私の人格形成に、確実に大きな影響を与えてくれた
一人である。
熊本の高校生が京都堀川丸太町の予備校に来て
一番に度肝を抜かれたのが表先生の講義であった。
ただの英語の授業なのに、
なぜここまで脱線するのか?
たった一文の和訳なのにも拘わらず、
大きな通る少し高い声で、深く、広く、しつこいほどに
解説をしてくれた。
しかも、学生時代はバリバリの学生運動の活動家
だったという。
その講義の面白さには時間も我も忘れて没入した。
多分、その時の私は口を開けたままで、
先生の話を聞くことに没頭していたに違いない。
ヴィドゲンシュタインの
「語りえぬものには沈黙しなければならぬ」。
シニフィアンとシニフィエ。
マラルメの詩集。
私がマーラーの交響曲を愛するようになったのも
先生のせいですぞ。
しかし、なぜ先生はそこまで自信を持って、
「脱線」していたのか?
その答えが、20年経った今明らかにされた。
「私は、英語理解は、受験勉強だけでは得られない
ことがわかっていたからだ。
英語を理解することは、究極的には英語を使う人を
理解することにほかならない。
人を理解するためには、自分を理解することが必要
であり、そこを突き詰めていくと、
どう生きるべきかという問題にまで至る。

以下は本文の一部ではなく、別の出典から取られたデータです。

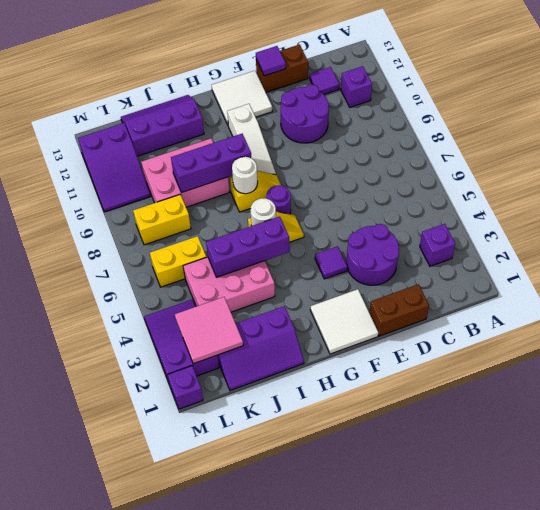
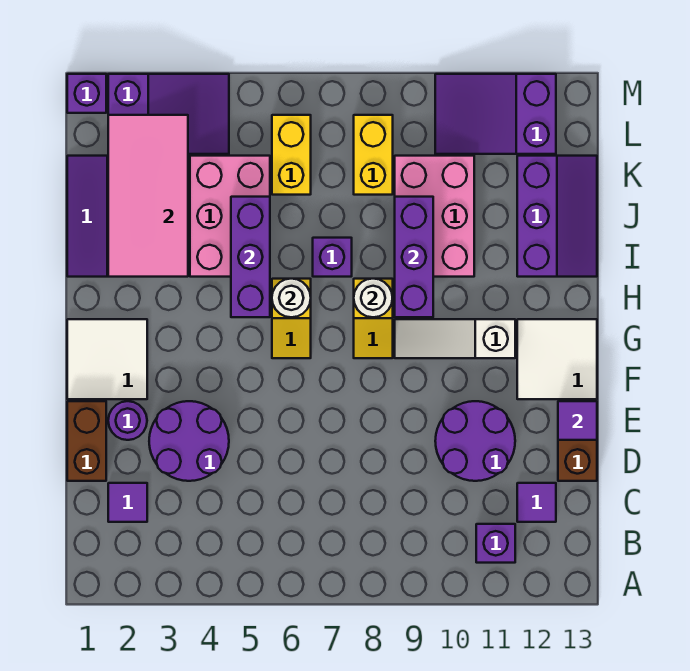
purple 1x1 brick [420,224,455,266] -> purple 1x1 brick moved to [313,238,352,277]
purple 1x1 tile [315,246,347,279] -> purple 1x1 tile moved to [108,483,147,522]
purple 1x1 round brick [266,185,291,214] -> purple 1x1 round brick moved to [108,401,147,440]
pink 2x2 tile [175,297,243,364] -> pink 2x4 tile [108,115,188,277]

」
(『問いの魔力』サンマーク出版、2008)
そんな先生の薫陶を受けることができて本当に
よかったと思っている。
最後、第一志望校には受からなかったが、
それよりも何よりも、先生に出会って、
その場の空気を共有できたことが何よりも
よい肥やしになっているような気がするのだ。
しかし、先生。
どう生きるべきか、未だに悩んでいます。
悪戦苦闘の毎日ですが、
まだまだ泥だらけのじゃがいもですが、
いつかは美味しいマッシュポテトになれれば
いいなと思って日々生きています。